In 1996, the state of California passed proposition 209 which prohibited race and gender from being a factor in university admissions. Now, some 24 years later, the University of California voted unanimously to restore affirmative action.
The move was made in the hope of diversifying their student population, according to CNN. The school’s Board of Regents reached an unanimous vote, endorsing the repeal of prop 209. They also voted in favor of Assembly Constitutional Amendment 5 which would formally appeal prop 209. “Proposition 209 has forced California public institutions to try to address racial inequality without factoring in race, even where allowed by federal law. The diversity of our university and higher education institutions across California, should—and must—represent the rich diversity of our state.” U.C. president Janet Napolitano said in a statement.
“There is amazing momentum for righting the wrongs caused by centuries of systemic racism in our country. The UC Board of Regents’ votes to endorse ACA 5 and to repeal Proposition 209 plays a part in that effort,” Board Chair John A. Pérez said in a statement.
“As we continue to explore all the University’s opportunities for action, I am proud UC endorsed giving California voters the chance to erase a stain, support opportunity and equality, and repeal Proposition 209.”
In a news release, the board said Proposition 209 challenged the university’s efforts to create and maintain a student body that “reflects California’s laudable cultural, racial, geographic and socioeconomic diversity.”
On Wednesday, the California state Assembly passed Assembly Constitutional Amendment 5 by a vote of 60-14. The amendment must pass through the state Senate by June 25 in order to appear on the Nov. 3 general election ballot.

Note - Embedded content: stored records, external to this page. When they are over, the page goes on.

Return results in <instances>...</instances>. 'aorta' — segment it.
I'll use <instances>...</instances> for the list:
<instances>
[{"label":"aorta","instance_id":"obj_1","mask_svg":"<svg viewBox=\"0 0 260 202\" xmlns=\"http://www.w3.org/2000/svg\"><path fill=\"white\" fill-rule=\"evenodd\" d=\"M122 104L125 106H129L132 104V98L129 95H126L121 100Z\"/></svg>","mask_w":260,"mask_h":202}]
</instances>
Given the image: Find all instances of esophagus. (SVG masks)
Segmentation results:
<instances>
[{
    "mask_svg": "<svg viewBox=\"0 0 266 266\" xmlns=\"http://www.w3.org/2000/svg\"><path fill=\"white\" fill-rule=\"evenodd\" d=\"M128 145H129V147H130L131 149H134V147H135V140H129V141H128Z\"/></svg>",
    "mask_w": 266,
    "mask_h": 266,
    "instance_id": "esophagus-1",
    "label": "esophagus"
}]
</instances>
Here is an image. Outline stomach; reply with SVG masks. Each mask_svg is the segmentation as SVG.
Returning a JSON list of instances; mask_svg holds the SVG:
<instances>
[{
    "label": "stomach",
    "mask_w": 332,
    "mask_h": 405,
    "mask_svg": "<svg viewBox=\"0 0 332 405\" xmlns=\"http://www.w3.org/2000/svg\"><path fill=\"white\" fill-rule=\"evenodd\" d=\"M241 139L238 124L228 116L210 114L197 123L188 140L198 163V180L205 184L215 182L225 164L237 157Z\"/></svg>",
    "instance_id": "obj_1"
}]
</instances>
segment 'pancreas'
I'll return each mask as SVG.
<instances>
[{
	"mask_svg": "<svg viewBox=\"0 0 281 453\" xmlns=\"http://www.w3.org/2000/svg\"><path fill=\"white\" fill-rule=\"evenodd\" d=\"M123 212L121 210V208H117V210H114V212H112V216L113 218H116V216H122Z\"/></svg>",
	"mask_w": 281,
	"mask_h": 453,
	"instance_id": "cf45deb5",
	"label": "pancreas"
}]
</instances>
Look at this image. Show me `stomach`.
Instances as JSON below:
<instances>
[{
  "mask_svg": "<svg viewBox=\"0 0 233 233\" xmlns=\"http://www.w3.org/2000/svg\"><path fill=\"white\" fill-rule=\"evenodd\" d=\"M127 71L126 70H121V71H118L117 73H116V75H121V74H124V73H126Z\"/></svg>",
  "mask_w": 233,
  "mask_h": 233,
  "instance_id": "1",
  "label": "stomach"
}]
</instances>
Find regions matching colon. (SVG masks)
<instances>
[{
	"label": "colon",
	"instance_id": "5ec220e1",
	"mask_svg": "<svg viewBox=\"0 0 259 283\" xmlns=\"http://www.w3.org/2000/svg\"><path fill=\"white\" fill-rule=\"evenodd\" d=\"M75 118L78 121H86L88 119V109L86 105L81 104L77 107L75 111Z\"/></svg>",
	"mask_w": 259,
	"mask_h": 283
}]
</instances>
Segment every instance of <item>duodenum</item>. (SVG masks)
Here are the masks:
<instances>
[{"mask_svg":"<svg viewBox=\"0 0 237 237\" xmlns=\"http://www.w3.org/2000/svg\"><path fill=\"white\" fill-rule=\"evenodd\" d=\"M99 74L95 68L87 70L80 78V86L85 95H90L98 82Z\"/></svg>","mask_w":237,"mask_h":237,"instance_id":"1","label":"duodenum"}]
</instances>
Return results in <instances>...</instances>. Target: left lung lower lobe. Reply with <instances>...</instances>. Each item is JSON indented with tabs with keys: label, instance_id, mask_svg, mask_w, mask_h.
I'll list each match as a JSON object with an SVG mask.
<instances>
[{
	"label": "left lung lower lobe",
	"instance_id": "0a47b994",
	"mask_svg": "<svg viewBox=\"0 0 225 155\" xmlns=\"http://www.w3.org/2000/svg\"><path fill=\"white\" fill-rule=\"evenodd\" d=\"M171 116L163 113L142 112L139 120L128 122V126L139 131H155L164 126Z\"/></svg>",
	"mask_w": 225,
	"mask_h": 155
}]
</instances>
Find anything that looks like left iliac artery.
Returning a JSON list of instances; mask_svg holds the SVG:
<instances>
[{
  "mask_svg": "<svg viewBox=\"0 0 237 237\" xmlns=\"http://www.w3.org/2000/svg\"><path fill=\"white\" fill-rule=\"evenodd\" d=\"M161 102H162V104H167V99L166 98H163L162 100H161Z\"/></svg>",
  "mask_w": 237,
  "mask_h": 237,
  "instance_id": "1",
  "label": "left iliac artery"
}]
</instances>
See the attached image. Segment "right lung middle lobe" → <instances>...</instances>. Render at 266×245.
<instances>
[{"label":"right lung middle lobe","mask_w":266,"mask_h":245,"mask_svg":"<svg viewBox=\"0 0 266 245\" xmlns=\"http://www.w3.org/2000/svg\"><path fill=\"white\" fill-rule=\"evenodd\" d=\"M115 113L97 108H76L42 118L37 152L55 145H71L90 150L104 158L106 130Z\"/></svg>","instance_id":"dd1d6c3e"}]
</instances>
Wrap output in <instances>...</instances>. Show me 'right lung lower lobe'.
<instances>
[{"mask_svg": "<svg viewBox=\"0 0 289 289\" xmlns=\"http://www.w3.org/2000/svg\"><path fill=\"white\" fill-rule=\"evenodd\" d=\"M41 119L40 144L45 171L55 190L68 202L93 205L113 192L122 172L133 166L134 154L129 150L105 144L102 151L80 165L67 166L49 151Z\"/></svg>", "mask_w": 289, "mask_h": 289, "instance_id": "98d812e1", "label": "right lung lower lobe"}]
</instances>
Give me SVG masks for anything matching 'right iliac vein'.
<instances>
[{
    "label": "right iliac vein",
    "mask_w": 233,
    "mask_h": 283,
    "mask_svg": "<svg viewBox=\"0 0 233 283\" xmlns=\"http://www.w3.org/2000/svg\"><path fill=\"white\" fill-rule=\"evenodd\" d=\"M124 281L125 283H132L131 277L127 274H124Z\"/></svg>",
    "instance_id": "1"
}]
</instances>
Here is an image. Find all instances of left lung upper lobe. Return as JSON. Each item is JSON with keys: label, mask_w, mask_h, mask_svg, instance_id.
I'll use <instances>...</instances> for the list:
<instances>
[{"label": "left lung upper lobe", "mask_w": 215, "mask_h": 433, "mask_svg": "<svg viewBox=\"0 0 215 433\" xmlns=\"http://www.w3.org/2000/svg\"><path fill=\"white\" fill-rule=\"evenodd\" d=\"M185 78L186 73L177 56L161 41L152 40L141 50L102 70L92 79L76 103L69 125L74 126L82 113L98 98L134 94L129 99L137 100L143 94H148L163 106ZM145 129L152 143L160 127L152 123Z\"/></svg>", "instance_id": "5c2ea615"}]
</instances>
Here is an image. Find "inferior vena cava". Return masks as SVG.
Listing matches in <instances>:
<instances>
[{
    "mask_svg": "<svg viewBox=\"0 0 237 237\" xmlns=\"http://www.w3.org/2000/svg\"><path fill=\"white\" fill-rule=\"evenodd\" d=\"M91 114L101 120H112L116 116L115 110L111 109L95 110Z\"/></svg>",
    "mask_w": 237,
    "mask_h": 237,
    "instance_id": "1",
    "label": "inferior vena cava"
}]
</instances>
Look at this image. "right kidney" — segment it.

California is one of only eight states that prevents race and gender from being a factor when it comes to admissions. “It makes little sense to exclude any consideration of race in admissions when the aim of the University’s holistic process is to fully understand and evaluate each applicant through multiple dimensions,” Napolitano said in her statement.
Last month, the University of California voted to remove ACT and SAT test scores as an admissions requirement for four years in an effort to shape the school’s admissions process to reflect “the broad-based values of the university.”